Gold is usually mined underground or panned in rivers.
But for ukay-ukay vendor Vilma Maravilla of Sta. Rosa City, Laguna, precious stones can be found in the secondhand bags and wallets that she sells online.
It is routine for Maravilla to clean the used bags and wallets before reselling them. The practice is also how the working housewife with a cancer-stricken husband finds cash and gems left inside their previous owners’ secret pockets of bags and wallets.
Once, she found a diamond-shaped ring she sold to a friend for P7,000, the TV show KMJS reported. The money helped pay for her husband’s medicines.
Maravilla also found $200 in one wallet and 70 Chinese yuan in another. In August, she found a gold necklace with a round pendant. Appraisal by a pawnshop determined it to be 21-carat Saudi gold worth P28,000.

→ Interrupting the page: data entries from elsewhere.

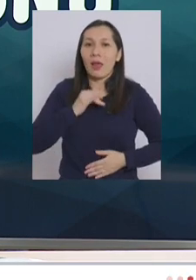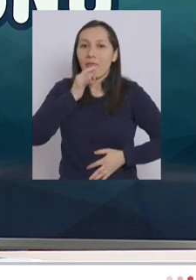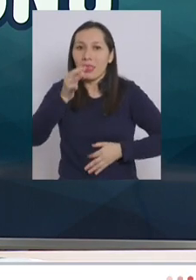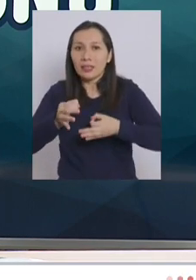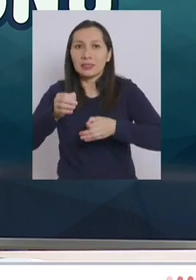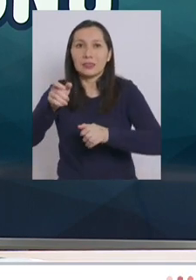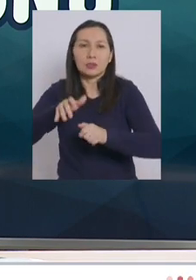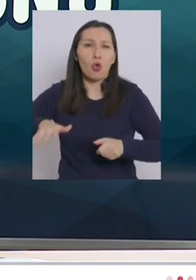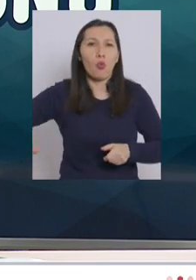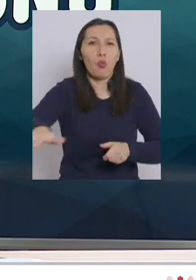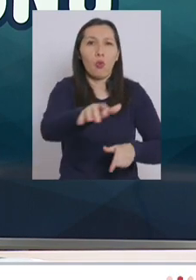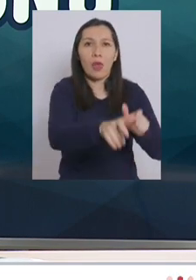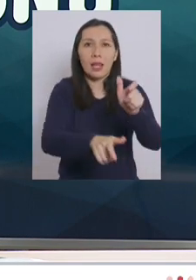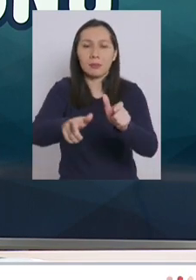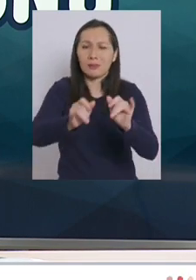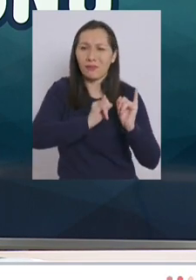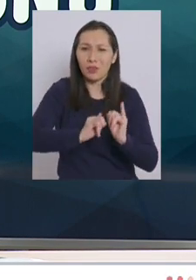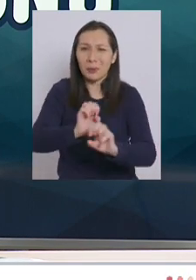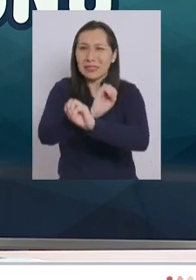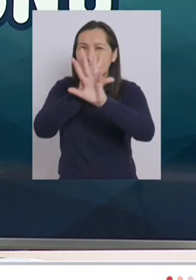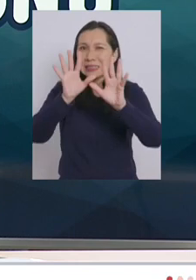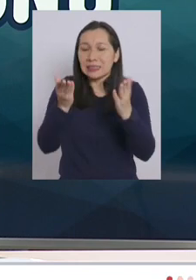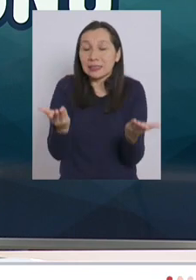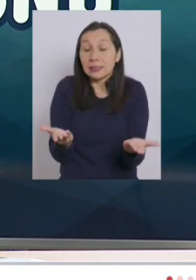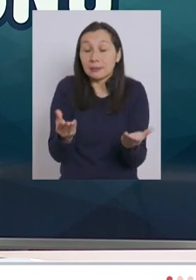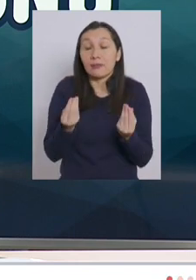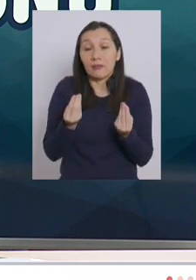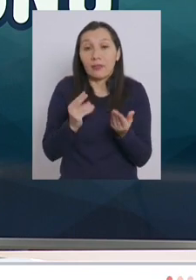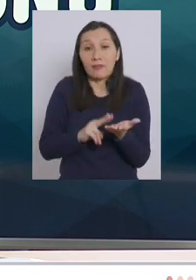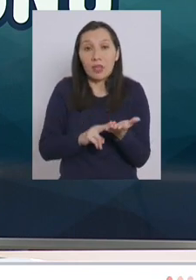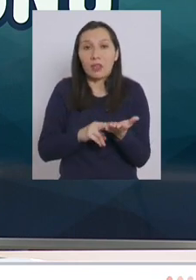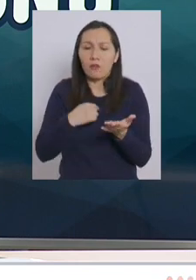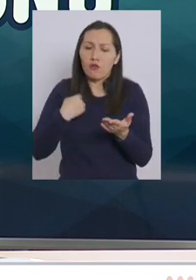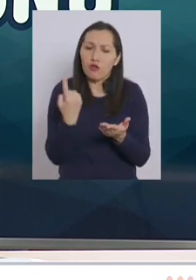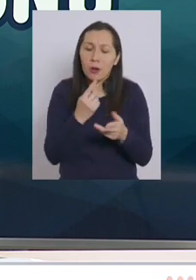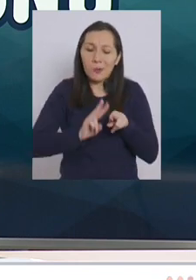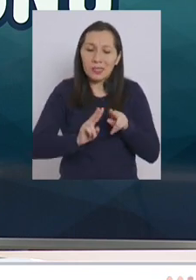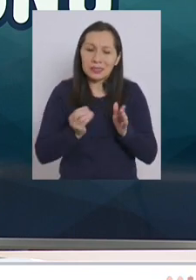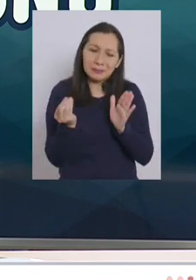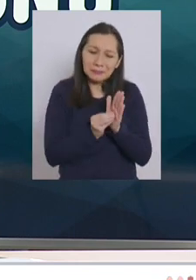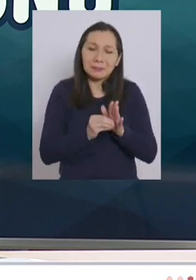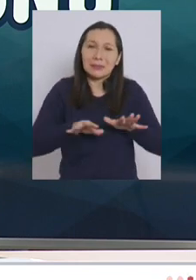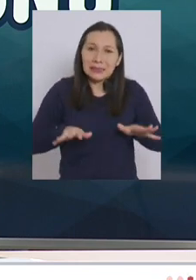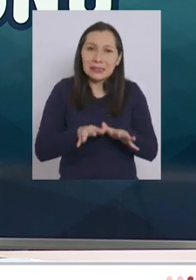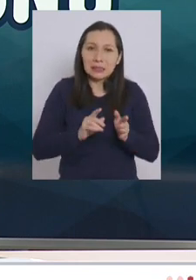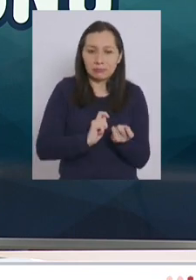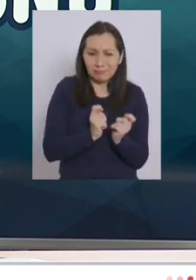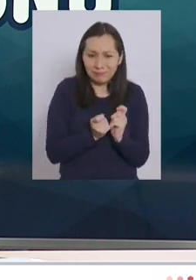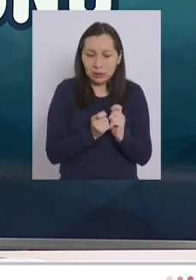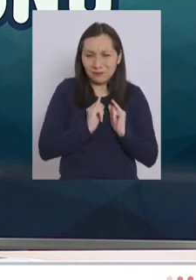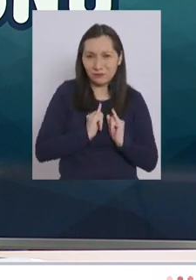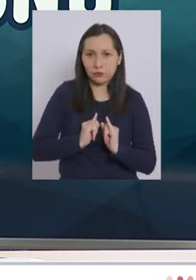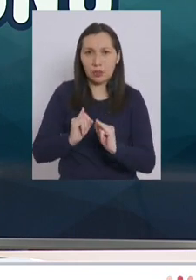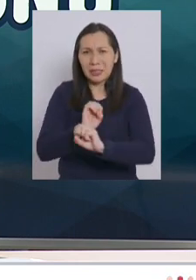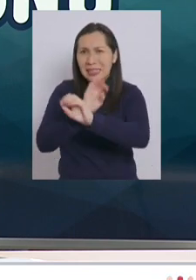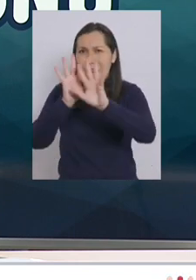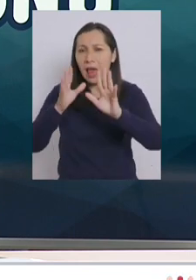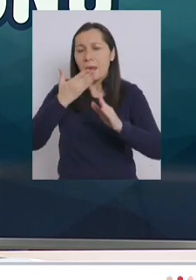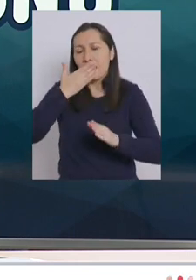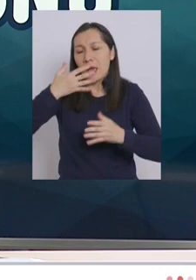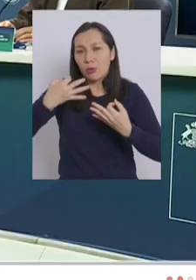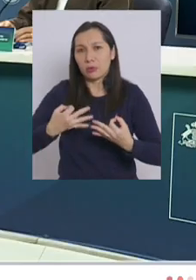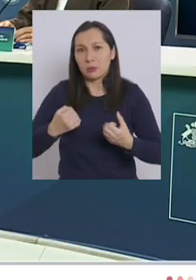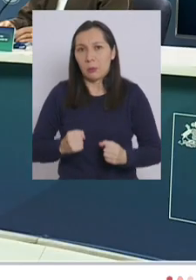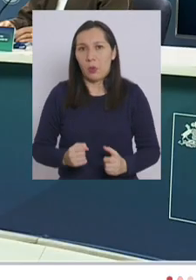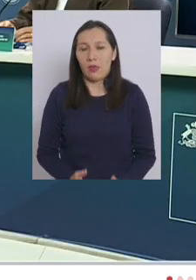la población y evidentemente que haremos nuestros esfuerzos mayores para transmitirlo de la mejor manera posible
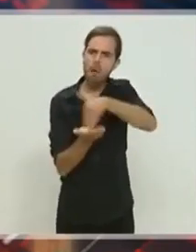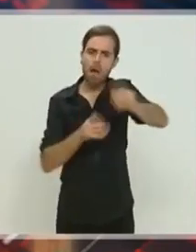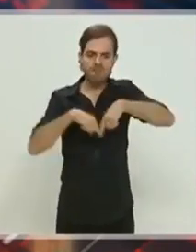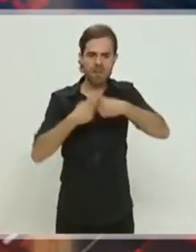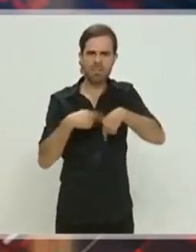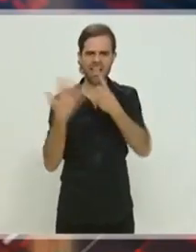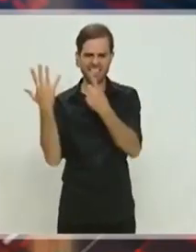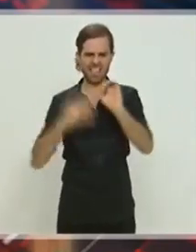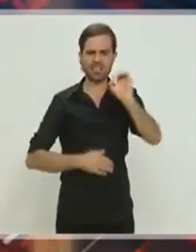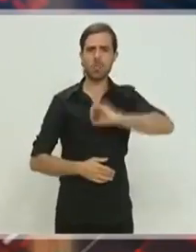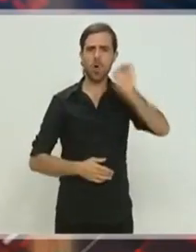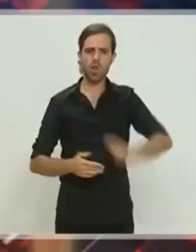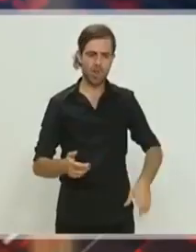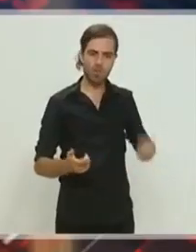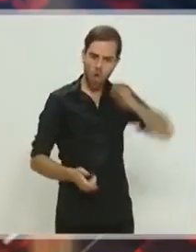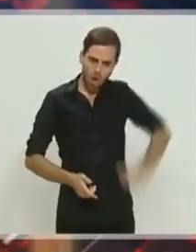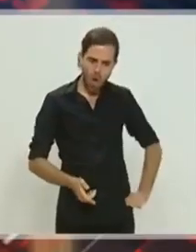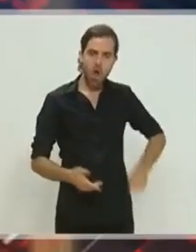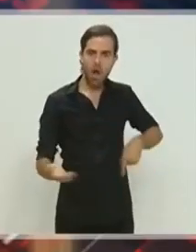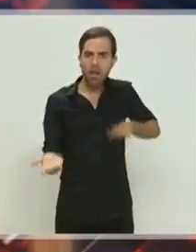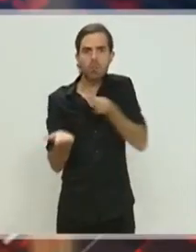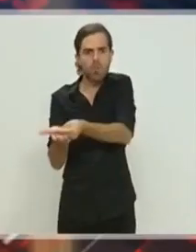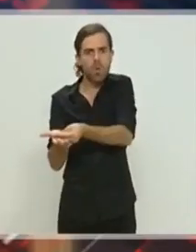estamos destinando más de un 60% de nuestros ingresos para vivienda. Eso son cifras intolerables.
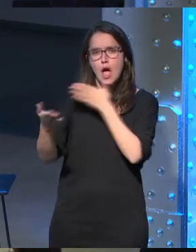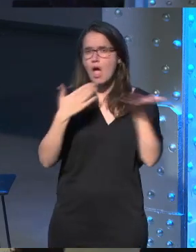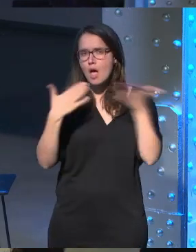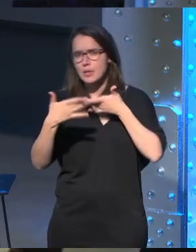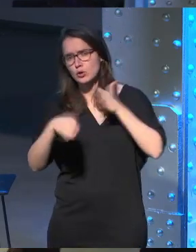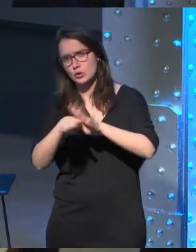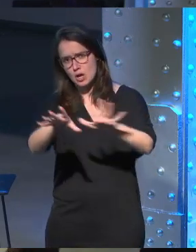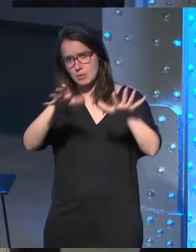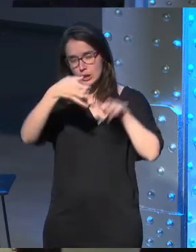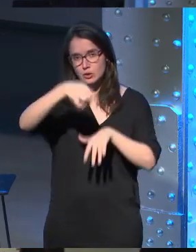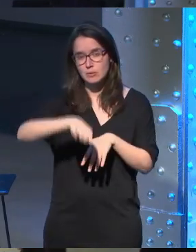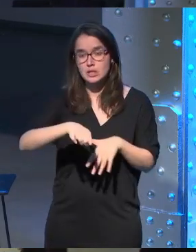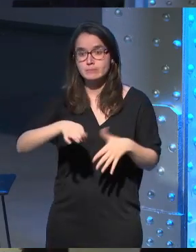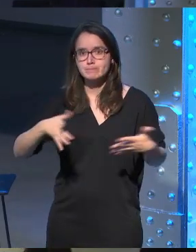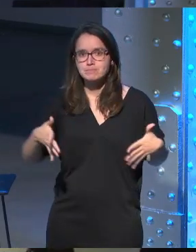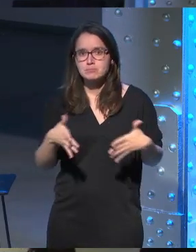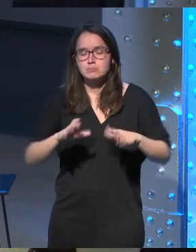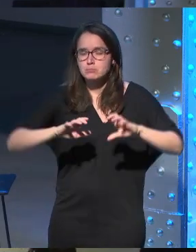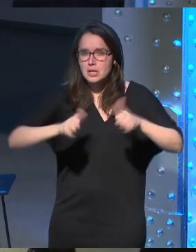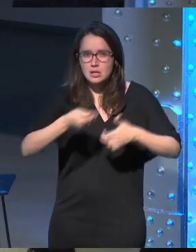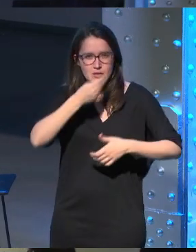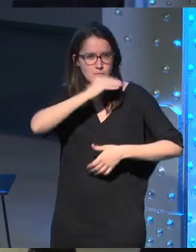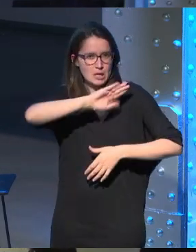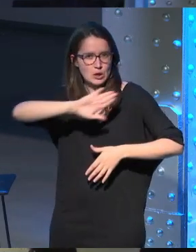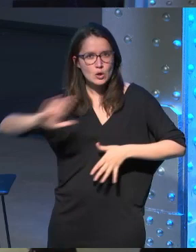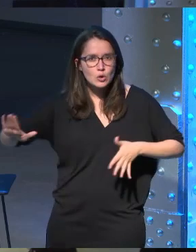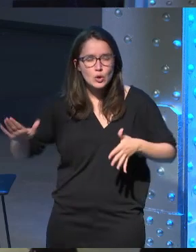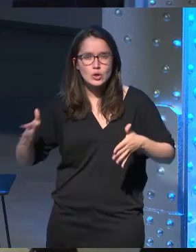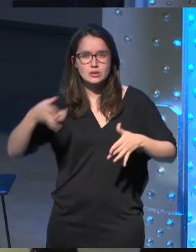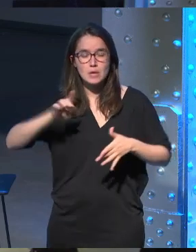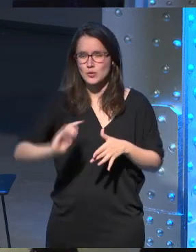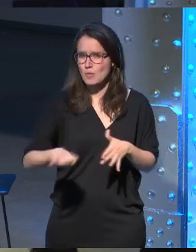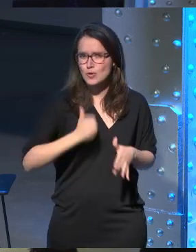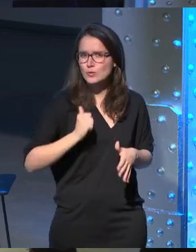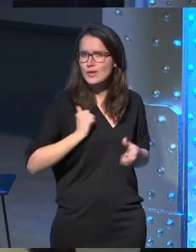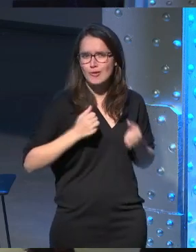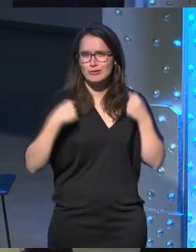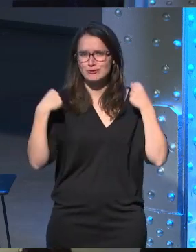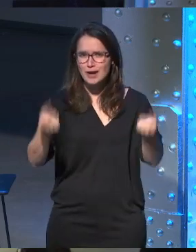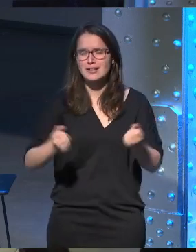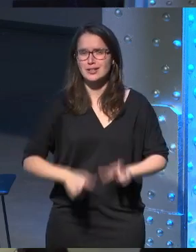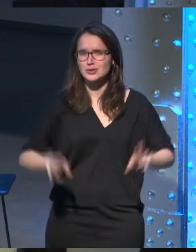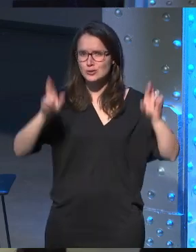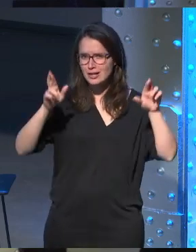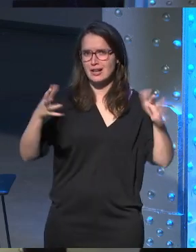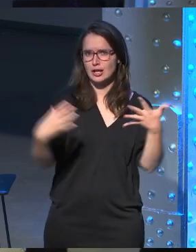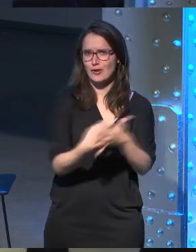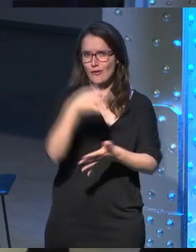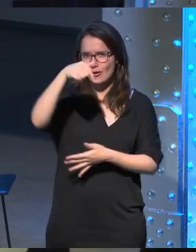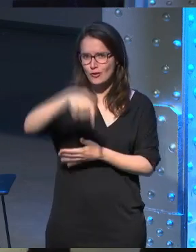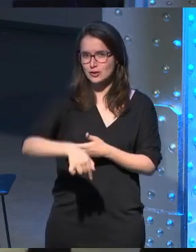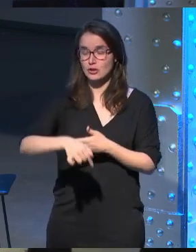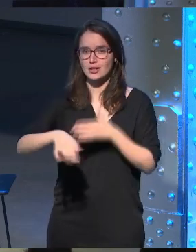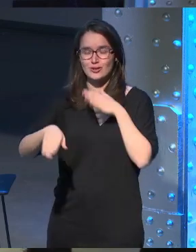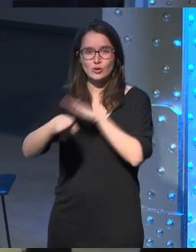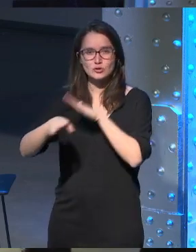seguir aprendiendo Que mejor manera de empezar y que gran oportunidad y que suerte la que tenemos todos hoy de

A Chinese woman, however, found a gem in the most unusual place.
The woman from Shaanxi Province, China, had been suffering from inner ear pain for a month, so she consulted a doctor, GMA Integrated Newsfeed reported.
Upon cleaning her ear, the doctor discovered what was causing her pain. In a video on Newsflare.com, a micro camera showed an earwax spoon scooping up a tiny diamond from the inner ear of the woman.
It was the missing diamond from her earring that had somehow ended up inside her ear.
Fortunately, the tiny diamond did not cause infection or injury to her.